» Yönergeler
1. Ankara yazısının "Günaydın dostlar." ile başlayıp "nasıl bir ucubedir?" ile biten bölümünü, bu son ifade de dahil olmak üzere, birebir aktarın.
2. Ankara yazısını iki cümleyle özetleyin.

» Sağlanan metin
..........
8 Mayıs 2015 Cuma

Güzel Ankara...

Günaydın dostlar.

Çocukluğumuzun şarkısı, “Ankara Ankara güzel Ankara” diye başlar ama bu günlerde ne Ankara’nın, ne de İstanbul’un ne de başka bir yerin güzelliği kaldı.
Rant betonlaştırması yarışına alışmıştık ama dinozorlar ve robotlar bizi hazırlıksız yakaladı. Bu nasıl bir çirkinliktir? Bu nasıl bir israftır? Bu nasıl bir uyumsuzluktur? Bu nasıl bir ucubedir?
..........
» Toplanan veriler
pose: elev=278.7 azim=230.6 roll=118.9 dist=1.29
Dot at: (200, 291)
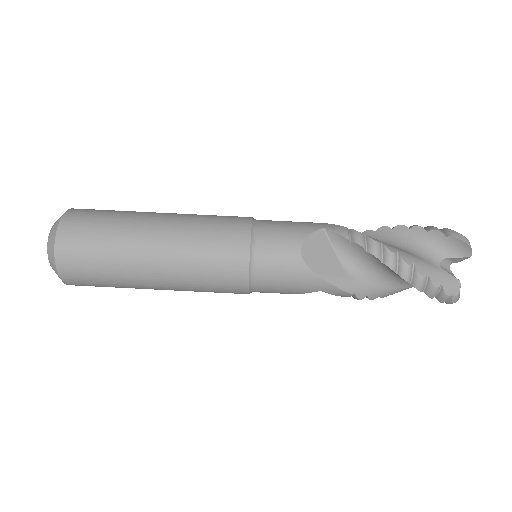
..........
» Verilen yanıtlar
1.
Günaydın dostlar.

Çocukluğumuzun şarkısı, “Ankara Ankara güzel Ankara” diye başlar ama bu günlerde ne Ankara’nın, ne de İstanbul’un ne de başka bir yerin güzelliği kaldı.
Rant betonlaştırması yarışına alışmıştık ama dinozorlar ve robotlar bizi hazırlıksız yakaladı. Bu nasıl bir çirkinliktir? Bu nasıl bir israftır? Bu nasıl bir uyumsuzluktur? Bu nasıl bir ucubedir?

2. Yazıya göre çocukluğumuzun şarkısı "Ankara Ankara güzel Ankara" diye başlar, ancak bugünlerde ne Ankara'nın ne İstanbul'un ne de başka bir yerin güzelliği kalmıştır. Rant betonlaştırması yarışına alışılmışken dinozorlar ve robotlar hazırlıksız yakalamıştır ve yazı bunun nasıl bir çirkinlik, israf, uyumsuzluk ve ucube olduğunu sorar.